### WHAT IS EXPECTED
Say only how many lines in the entries below contain the word "format".

___ DATA EXCERPTS ___

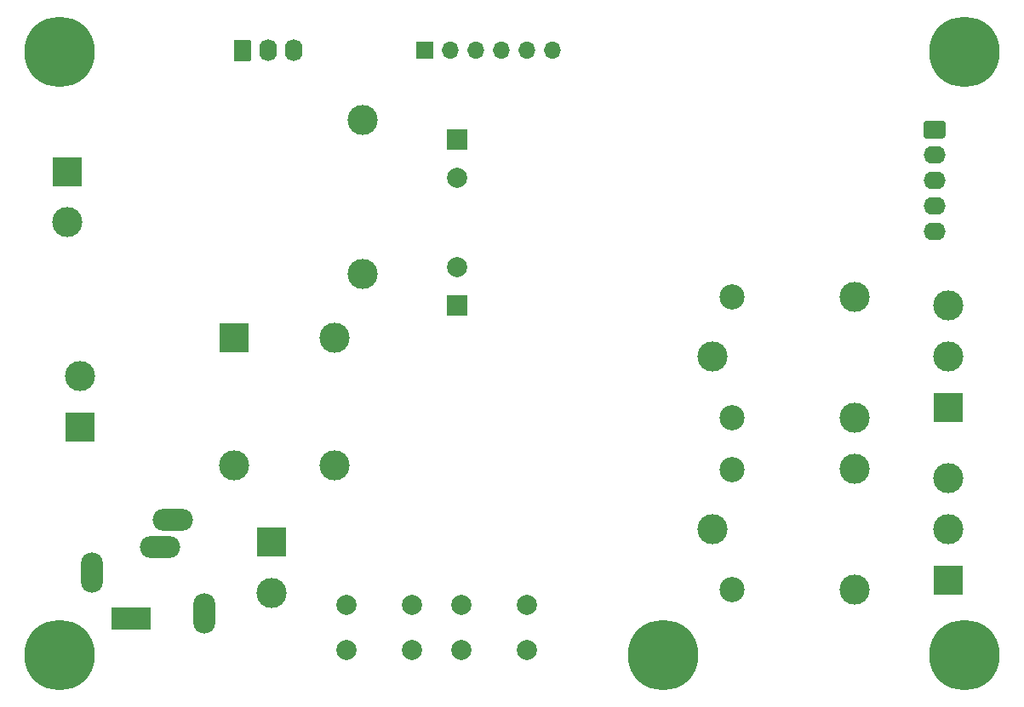
<source format=gbr>
%TF.GenerationSoftware,KiCad,Pcbnew,(5.1.10)-1*%
%TF.CreationDate,2021-10-13T22:05:38-03:00*%
%TF.ProjectId,kicad,6b696361-642e-46b6-9963-61645f706362,rev?*%
%TF.SameCoordinates,Original*%
%TF.FileFunction,Soldermask,Bot*%
%TF.FilePolarity,Negative*%
%FSLAX46Y46*%
G04 Gerber Fmt 4.6, Leading zero omitted, Abs format (unit mm)*
G04 Created by KiCad (PCBNEW (5.1.10)-1) date 2021-10-13 22:05:38*
%MOMM*%
%LPD*%
G01*
G04 APERTURE LIST*
%ADD10C,7.000000*%
%ADD11C,3.000000*%
%ADD12R,3.000000X3.000000*%
%ADD13O,2.200000X4.000000*%
%ADD14O,4.000000X2.200000*%
%ADD15R,4.000000X2.200000*%
%ADD16R,2.000000X2.000000*%
%ADD17C,2.000000*%
%ADD18O,1.740000X2.190000*%
%ADD19O,2.190000X1.740000*%
%ADD20C,2.500000*%
%ADD21O,1.700000X1.700000*%
%ADD22R,1.700000X1.700000*%
G04 APERTURE END LIST*
D10*
%TO.C,REF\u002A\u002A*%
X165000000Y-130000000D03*
%TD*%
%TO.C,REF\u002A\u002A*%
X195000000Y-130000000D03*
%TD*%
%TO.C,REF\u002A\u002A*%
X195000000Y-70000000D03*
%TD*%
%TO.C,REF\u002A\u002A*%
X105000000Y-70000000D03*
%TD*%
%TO.C,REF\u002A\u002A*%
X105000000Y-130000000D03*
%TD*%
D11*
%TO.C,J5*%
X126095000Y-123825000D03*
D12*
X126095000Y-118745000D03*
%TD*%
D11*
%TO.C,J8*%
X193405000Y-112395000D03*
X193405000Y-117475000D03*
D12*
X193405000Y-122555000D03*
%TD*%
D11*
%TO.C,PS1*%
X135175000Y-92115000D03*
X105775000Y-86915000D03*
D12*
X105775000Y-81915000D03*
D11*
X135175000Y-76715000D03*
%TD*%
%TO.C,T1*%
X132365000Y-111125000D03*
X122365000Y-111125000D03*
X132365000Y-98425000D03*
D12*
X122365000Y-98425000D03*
%TD*%
D13*
%TO.C,J4*%
X108225000Y-121765000D03*
D14*
X116225000Y-116565000D03*
X115025000Y-119265000D03*
D13*
X119425000Y-125865000D03*
D15*
X112125000Y-126365000D03*
%TD*%
D11*
%TO.C,J2*%
X107045000Y-102235000D03*
D12*
X107045000Y-107315000D03*
%TD*%
D16*
%TO.C,C8*%
X144510000Y-95245000D03*
D17*
X144510000Y-91445000D03*
%TD*%
D16*
%TO.C,C3*%
X144510000Y-78745000D03*
D17*
X144510000Y-82545000D03*
%TD*%
D18*
%TO.C,J1*%
X128270000Y-69850000D03*
X125730000Y-69850000D03*
G36*
G01*
X122320000Y-70695001D02*
X122320000Y-69004999D01*
G75*
G02*
X122569999Y-68755000I249999J0D01*
G01*
X123810001Y-68755000D01*
G75*
G02*
X124060000Y-69004999I0J-249999D01*
G01*
X124060000Y-70695001D01*
G75*
G02*
X123810001Y-70945000I-249999J0D01*
G01*
X122569999Y-70945000D01*
G75*
G02*
X122320000Y-70695001I0J249999D01*
G01*
G37*
%TD*%
D19*
%TO.C,J3*%
X192024000Y-87884000D03*
X192024000Y-85344000D03*
X192024000Y-82804000D03*
X192024000Y-80264000D03*
G36*
G01*
X191178999Y-76854000D02*
X192869001Y-76854000D01*
G75*
G02*
X193119000Y-77103999I0J-249999D01*
G01*
X193119000Y-78344001D01*
G75*
G02*
X192869001Y-78594000I-249999J0D01*
G01*
X191178999Y-78594000D01*
G75*
G02*
X190929000Y-78344001I0J249999D01*
G01*
X190929000Y-77103999D01*
G75*
G02*
X191178999Y-76854000I249999J0D01*
G01*
G37*
%TD*%
D17*
%TO.C,SW1*%
X151495000Y-125040000D03*
X151495000Y-129540000D03*
X144995000Y-125040000D03*
X144995000Y-129540000D03*
%TD*%
%TO.C,SW2*%
X140065000Y-125040000D03*
X140065000Y-129540000D03*
X133565000Y-125040000D03*
X133565000Y-129540000D03*
%TD*%
D11*
%TO.C,K1*%
X169910000Y-100330000D03*
D20*
X171860000Y-94380000D03*
D11*
X184110000Y-94330000D03*
X184060000Y-106380000D03*
D20*
X171860000Y-106380000D03*
%TD*%
D11*
%TO.C,J7*%
X193405000Y-95250000D03*
X193405000Y-100330000D03*
D12*
X193405000Y-105410000D03*
%TD*%
D21*
%TO.C,J6*%
X154035000Y-69850000D03*
X151495000Y-69850000D03*
X148955000Y-69850000D03*
X146415000Y-69850000D03*
X143875000Y-69850000D03*
D22*
X141335000Y-69850000D03*
%TD*%
D11*
%TO.C,K2*%
X169910000Y-117475000D03*
D20*
X171860000Y-111525000D03*
D11*
X184110000Y-111475000D03*
X184060000Y-123525000D03*
D20*
X171860000Y-123525000D03*
%TD*%
M02*

</source>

___

### EXPECTED OUTPUT
2